Il Gruppo Tesmec ha realizzato un fatturato consolidato di 194,6 milioni di euro, in aumento del 10,9% rispetto ai 175,6 milioni al 31 dicembre 2017 e del 11,8% a cambi costanti. A tale risultato hanno contribuito, seppur diversamente, tutte e tre le aree di business con una crescita significativa, in particolare, dei settori Trencher e Ferroviario. Vediamo più nel dettaglio.

I ricavi del settore Trencher ne 2018 ammontano a 125,5 milioni di euro, in aumento del 18,3% rispetto ai 106,0 milioni di euro del 31 dicembre 2017.

Tale crescita è avvenuta in maniera bilanciata in tutte le aree geografiche di riferimento del Gruppo, con importanti risultati legati alla dinamica del mercato americano, all’apertura del mercato kuwaitiano ed alla conferma del sentiero di crescita della controllata Marais.

Il settore Ferroviario consegue un fatturato di 27,4 milioni di euro contro i 17,4 milioni rilevati nel precedente esercizio (+57,2%  a/a).
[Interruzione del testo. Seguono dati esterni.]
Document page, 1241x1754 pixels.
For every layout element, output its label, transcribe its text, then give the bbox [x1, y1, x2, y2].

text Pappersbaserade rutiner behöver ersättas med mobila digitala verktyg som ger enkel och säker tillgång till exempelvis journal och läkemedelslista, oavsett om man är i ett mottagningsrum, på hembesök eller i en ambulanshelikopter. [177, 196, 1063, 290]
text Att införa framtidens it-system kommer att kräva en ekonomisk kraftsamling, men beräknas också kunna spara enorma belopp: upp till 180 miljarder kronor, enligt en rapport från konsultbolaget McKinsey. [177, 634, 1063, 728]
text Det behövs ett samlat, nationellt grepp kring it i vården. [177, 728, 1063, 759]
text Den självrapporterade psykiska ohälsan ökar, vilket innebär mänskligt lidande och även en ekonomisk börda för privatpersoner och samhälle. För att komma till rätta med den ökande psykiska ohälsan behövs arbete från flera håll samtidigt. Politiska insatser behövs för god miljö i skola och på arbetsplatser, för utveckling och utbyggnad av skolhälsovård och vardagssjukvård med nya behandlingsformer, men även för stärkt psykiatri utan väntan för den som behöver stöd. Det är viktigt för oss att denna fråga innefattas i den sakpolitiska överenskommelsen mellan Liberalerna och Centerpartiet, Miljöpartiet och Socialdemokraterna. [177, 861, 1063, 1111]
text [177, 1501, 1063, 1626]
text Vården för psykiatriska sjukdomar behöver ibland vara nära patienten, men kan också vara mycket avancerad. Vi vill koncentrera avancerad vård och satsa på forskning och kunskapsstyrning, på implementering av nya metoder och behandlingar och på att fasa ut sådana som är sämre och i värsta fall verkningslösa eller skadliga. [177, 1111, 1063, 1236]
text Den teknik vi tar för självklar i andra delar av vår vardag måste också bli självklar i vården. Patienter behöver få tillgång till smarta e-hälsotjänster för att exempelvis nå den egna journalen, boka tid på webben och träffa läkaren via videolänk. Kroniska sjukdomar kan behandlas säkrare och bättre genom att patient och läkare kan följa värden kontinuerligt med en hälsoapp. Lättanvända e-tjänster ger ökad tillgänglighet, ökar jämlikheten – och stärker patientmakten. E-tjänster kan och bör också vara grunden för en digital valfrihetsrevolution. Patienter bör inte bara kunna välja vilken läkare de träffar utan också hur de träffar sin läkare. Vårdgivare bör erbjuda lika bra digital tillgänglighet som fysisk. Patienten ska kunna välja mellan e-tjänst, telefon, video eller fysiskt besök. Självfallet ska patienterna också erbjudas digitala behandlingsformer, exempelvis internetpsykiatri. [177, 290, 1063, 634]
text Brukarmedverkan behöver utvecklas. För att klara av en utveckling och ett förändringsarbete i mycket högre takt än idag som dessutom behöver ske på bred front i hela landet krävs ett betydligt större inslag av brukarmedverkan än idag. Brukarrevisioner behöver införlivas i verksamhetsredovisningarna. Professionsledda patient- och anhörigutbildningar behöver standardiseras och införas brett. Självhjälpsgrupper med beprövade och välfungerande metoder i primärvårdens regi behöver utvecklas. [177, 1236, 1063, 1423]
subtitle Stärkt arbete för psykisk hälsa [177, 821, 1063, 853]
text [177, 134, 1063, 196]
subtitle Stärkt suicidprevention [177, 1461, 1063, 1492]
Il miglioramento è stato dato dalla consegna dei veicoli di manutenzione e dagli avanzamenti tecnologici conseguiti.

Nel settore Energy i ricavi dell’esercizio in esame ammontano a 41,8 milioni di euro, in diminuzione del 19,8% rispetto ai 52,1 milioni di euro conseguiti al 31 dicembre 2017. L’andamento del settore Energy è stato caratterizzato da un’elevata volatilità della domanda internazionale, oltre che dalla bisogno del mercato di recepire il cambiamento tecnologico in corso legato al lancio delle nuove soluzioni integrate. Si segnala, tuttavia, il positivo apporto del segmento Energy Automation che ha conseguito una crescita data dal consolidamento sul mercato italiano e dagli sviluppi sul mercato russo, i quali hanno portato i ricavi del 2018 a 9,5 milioni di euro rispetto ai 6,1 milioni del precedente periodo di paragone.
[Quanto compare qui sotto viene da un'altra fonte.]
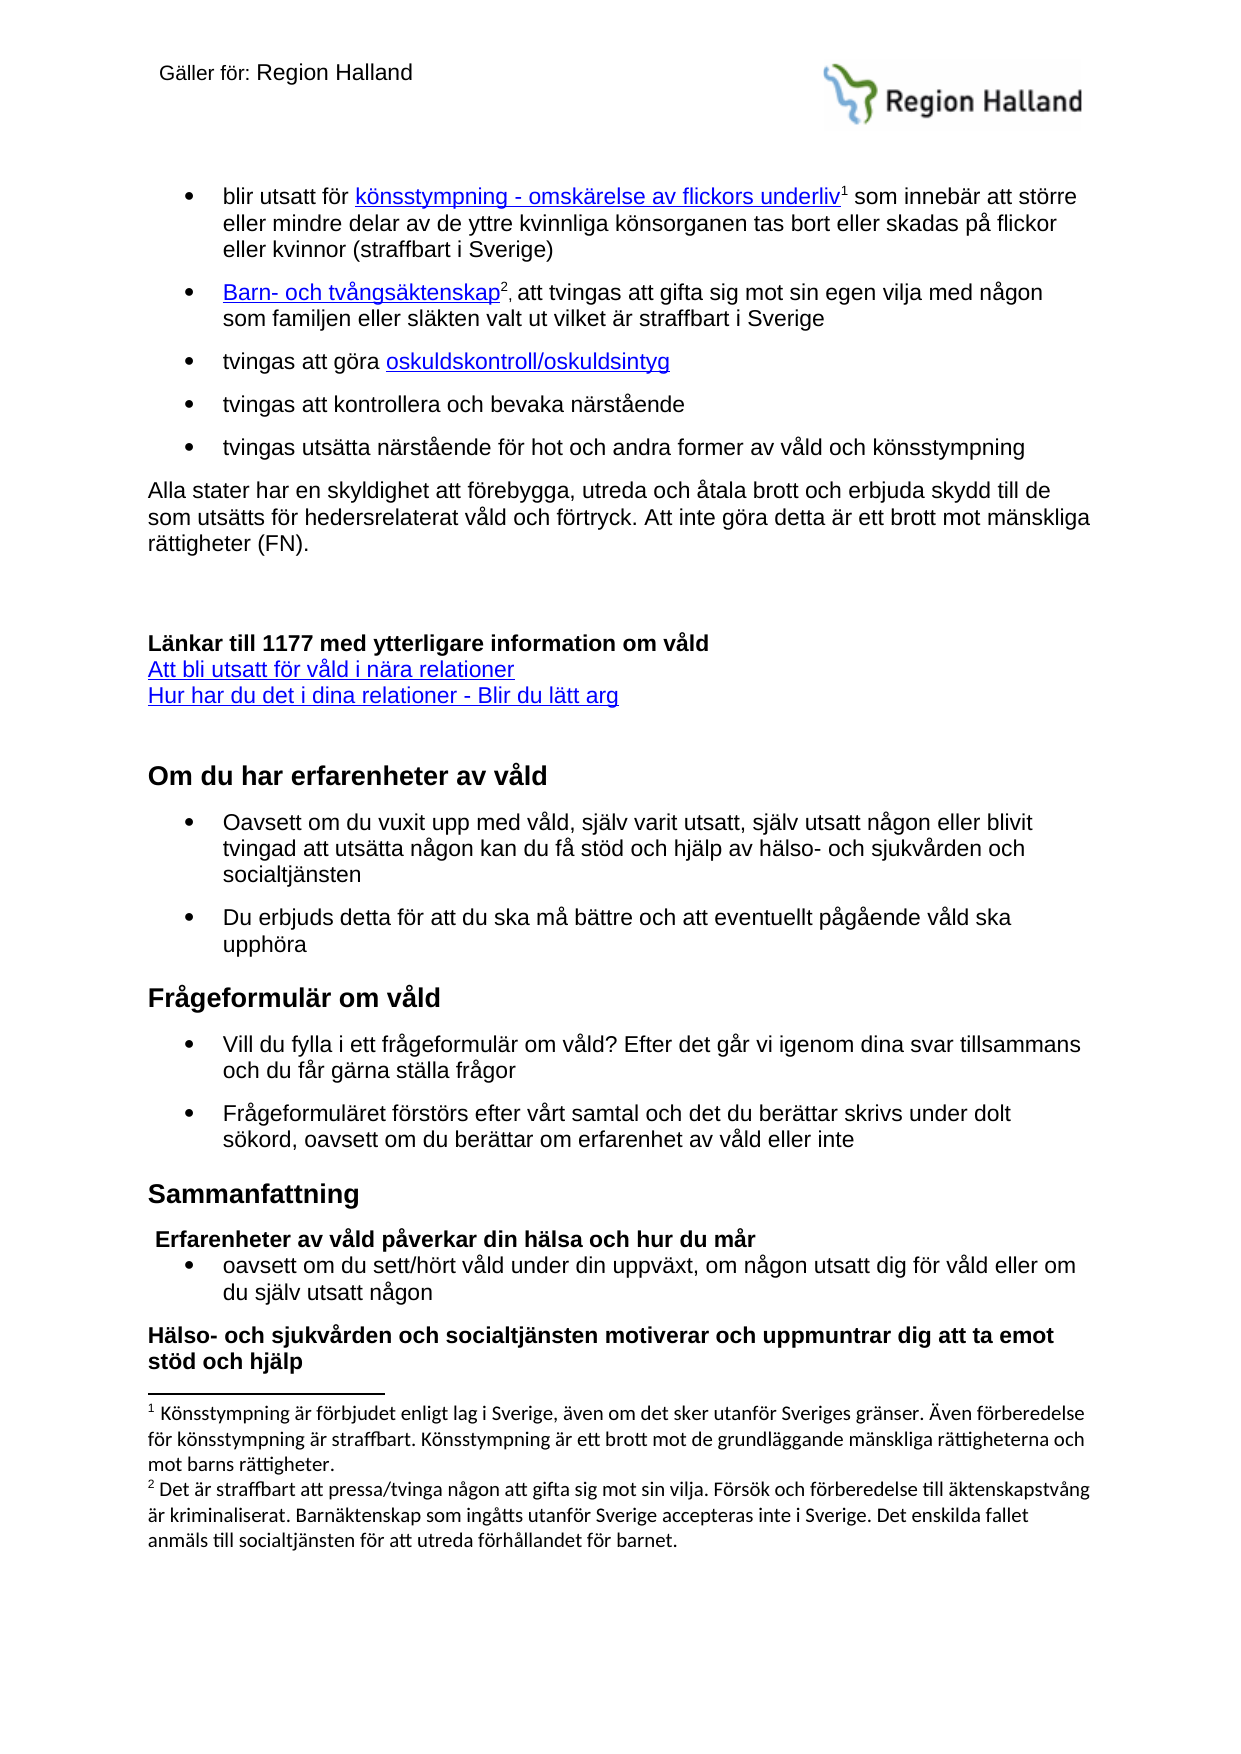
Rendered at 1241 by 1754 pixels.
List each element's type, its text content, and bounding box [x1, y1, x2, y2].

list Vill du fylla i ett frågeformulär om våld? Efter det går vi igenom dina svar tillsammans och du får gärna ställa frågor [185, 1031, 1092, 1083]
text Att bli utsatt för våld i nära relationer [148, 656, 1092, 682]
list tvingas utsätta närstående för hot och andra former av våld och könsstympning [185, 434, 1092, 461]
subtitle Om du har erfarenheter av våld [148, 760, 1092, 791]
list tvingas att göra oskuldskontroll/oskuldsintyg [185, 348, 1092, 374]
subtitle Sammanfattning [148, 1178, 1092, 1209]
list blir utsatt för könsstympning - omskärelse av flickors underliv som innebär att större eller mindre delar av de yttre kvinnliga könsorganen tas bort eller skadas på flickor eller kvinnor (straffbart i Sverige) [185, 183, 1092, 262]
text Alla stater har en skyldighet att förebygga, utreda och åtala brott och erbjuda skydd till de som utsätts för hedersrelaterat våld och förtryck. Att inte göra detta är ett brott mot mänskliga rättigheter (FN). [148, 477, 1092, 556]
subtitle Länkar till 1177 med ytterligare information om våld [148, 630, 1092, 656]
text Hälso- och sjukvården och socialtjänsten motiverar och uppmuntrar dig att ta emot stöd och hjälp [148, 1322, 1092, 1374]
subtitle Frågeformulär om våld [148, 982, 1092, 1013]
list oavsett om du sett/hört våld under din uppväxt, om någon utsatt dig för våld eller om du själv utsatt någon [185, 1252, 1092, 1305]
list tvingas att kontrollera och bevaka närstående [185, 391, 1092, 418]
picture [823, 59, 1082, 131]
text Hur har du det i dina relationer - Blir du lätt arg [148, 682, 1092, 709]
list Barn- och tvångsäktenskap, att tvingas att gifta sig mot sin egen vilja med någon som familjen eller släkten valt ut vilket är straffbart i Sverige [185, 279, 1092, 332]
list Du erbjuds detta för att du ska må bättre och att eventuellt pågående våld ska upphöra [185, 904, 1092, 957]
list Oavsett om du vuxit upp med våld, själv varit utsatt, själv utsatt någon eller blivit tvingad att utsätta någon kan du få stöd och hjälp av hälso- och sjukvården och socialtjänsten [185, 809, 1092, 888]
list Frågeformuläret förstörs efter vårt samtal och det du berättar skrivs under dolt sökord, oavsett om du berättar om erfarenhet av våld eller inte [185, 1100, 1092, 1153]
text Erfarenheter av våld påverkar din hälsa och hur du mår [148, 1226, 1092, 1252]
Il Margine Operativo Lordo (EBITDA) consolidato risulta di 18,9 milioni di euro, in decremento dell’8,6%, rispetto ai 20,7 milioni di euro registrati al 31 dicembre 2017. Tale risultato è stato determinato da extra-costi emersi nella gestione dei cantieri australiani per circa 4,0 milioni di euro, già riportati nel risultato intermedio al 30 settembre 2018, da oneri di riorganizzazione per circa 0,5 milioni di euro e da costi netti relativi ad un sinistro verificatosi in un cantiere australiano per circa 1,5 milioni di euro.
Al netto degli extra-costi e dei costi non ricorrenti, il Margine Operativo Lordo (EBITDA) sarebbe quindi stato in linea con le aspettative del Gruppo, cioè pari a 25,0 milioni di euro , e con un incidenza del 12,8% sui ricavi.
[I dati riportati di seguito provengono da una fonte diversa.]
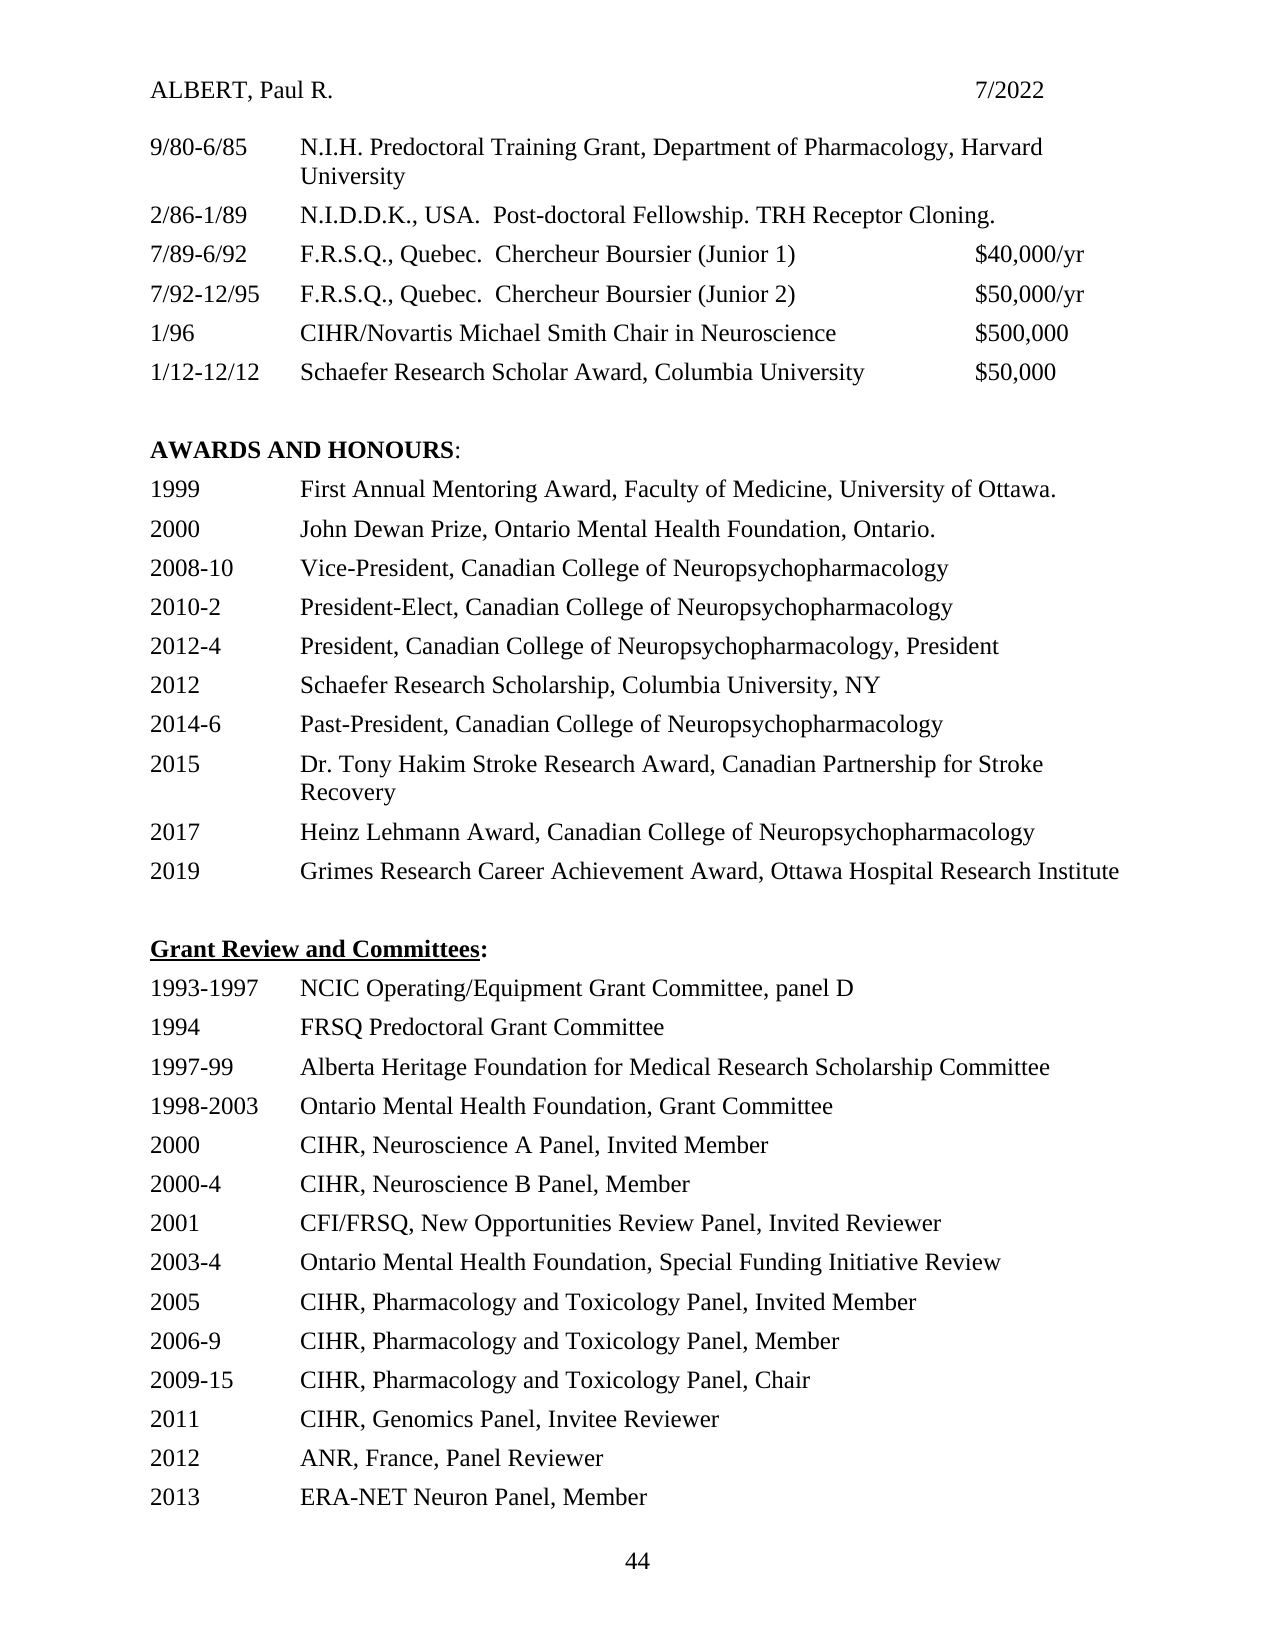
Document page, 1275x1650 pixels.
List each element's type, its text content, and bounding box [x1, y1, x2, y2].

Il Risultato Operativo (EBIT) si attesta a 3,7 milioni di euro, in decremento del 38,9% rispetto ai 6,1 milioni di euro del precedente periodo di paragone.

Gli oneri finanziari netti sono pari a 3,4 milioni di euro, contro i 7,6 milioni di euro del 31 dicembre 2017. La dinamica è principalmente data da un miglior posizionamento sul mercato valutario per 4,9 milioni di euro.

Infine l’utile netto del gruppo al 31 dicembre 2018 del Gruppo Tesmec torna positivo e pari a 44 mila euro, rispetto ad un risultato netto negativo per 1,4 milioni di euro del precedente periodo di raffronto.

Sul fronte patrimoniale, l’indebitamento finanziario netto si attesta a 77,7 milioni di euro, in miglioramento sia rispetto agli 85,2 milioni di euro al 31 dicembre 2017, sia ai 92,9 milioni di euro al 30 settembre 2018 anche grazie alla diminuzione del capitale circolante netto sebbene con investimenti in crescita.